======== Source material ========
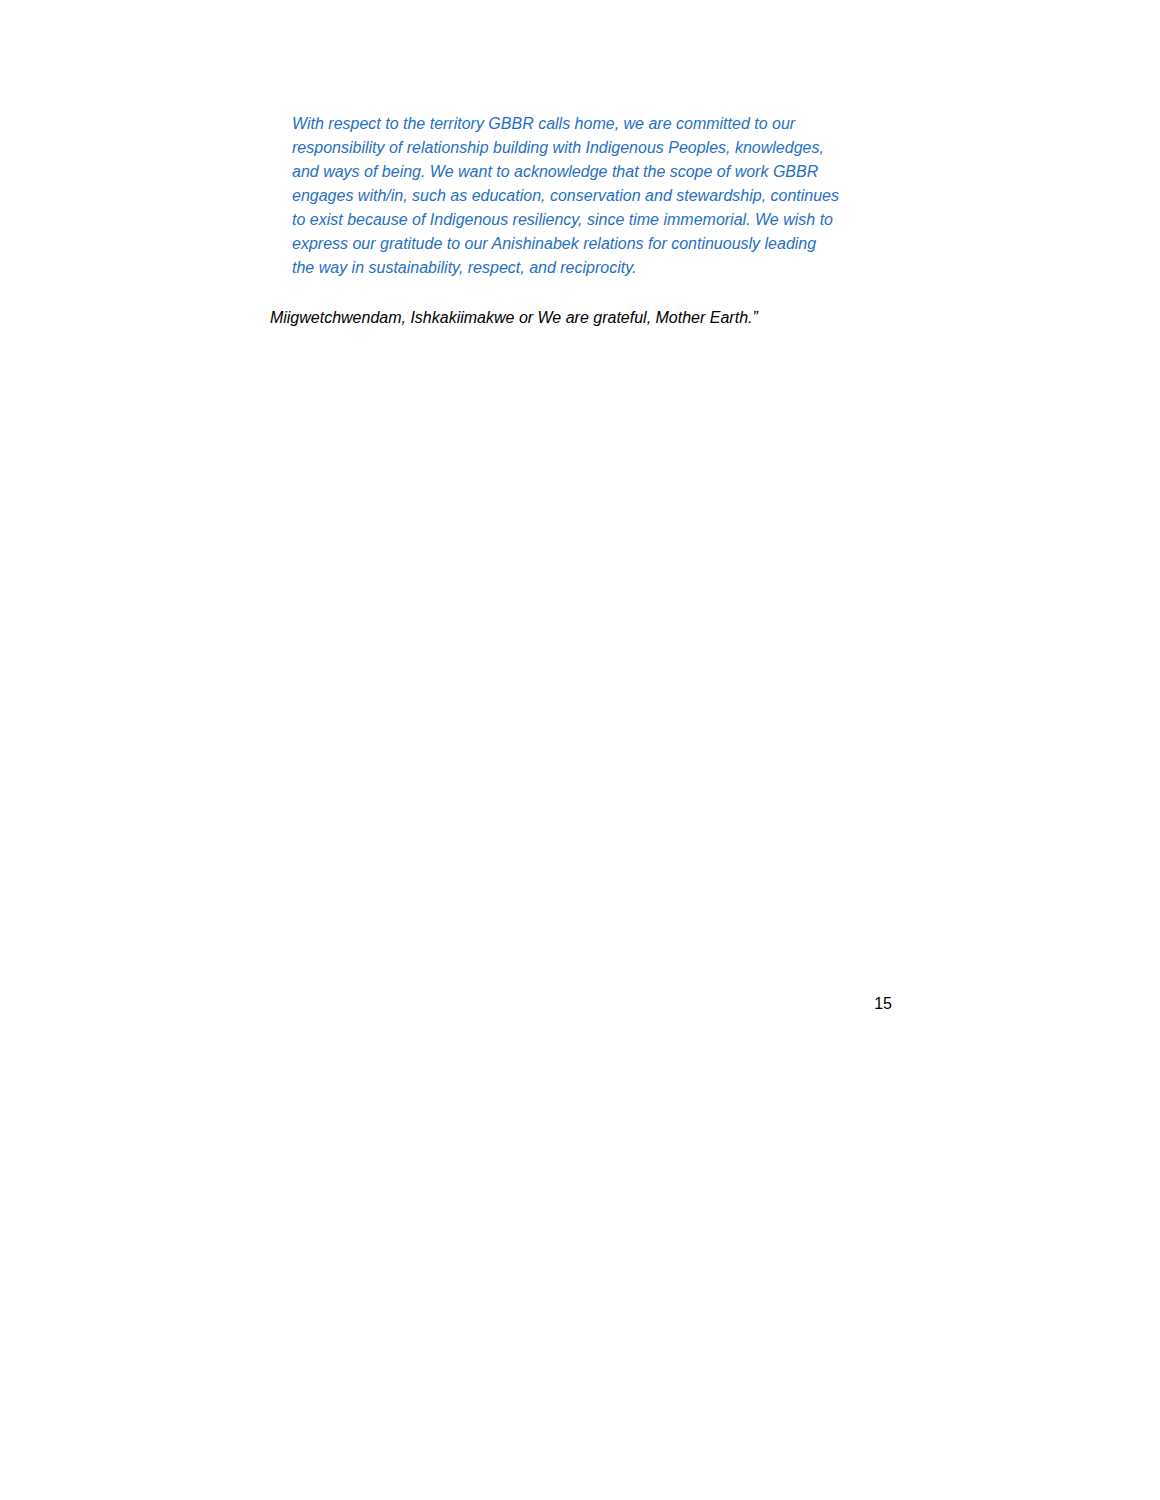With respect to the territory GBBR calls home, we are committed to our responsibility of relationship building with Indigenous Peoples, knowledges, and ways of being. We want to acknowledge that the scope of work GBBR engages with/in, such as education, conservation and stewardship, continues to exist because of Indigenous resiliency, since time immemorial. We wish to express our gratitude to our Anishinabek relations for continuously leading the way in sustainability, respect, and reciprocity.
Miigwetchwendam, Ishkakiimakwe or We are grateful, Mother Earth.”
15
========
Except for the pictures, the whole listing above should be transcribed exactly.

With respect to the territory GBBR calls home, we are committed to our responsibility of relationship building with Indigenous Peoples, knowledges, and ways of being. We want to acknowledge that the scope of work GBBR engages with/in, such as education, conservation and stewardship, continues to exist because of Indigenous resiliency, since time immemorial. We wish to express our gratitude to our Anishinabek relations for continuously leading the way in sustainability, respect, and reciprocity.
Miigwetchwendam, Ishkakiimakwe or We are grateful, Mother Earth.”
15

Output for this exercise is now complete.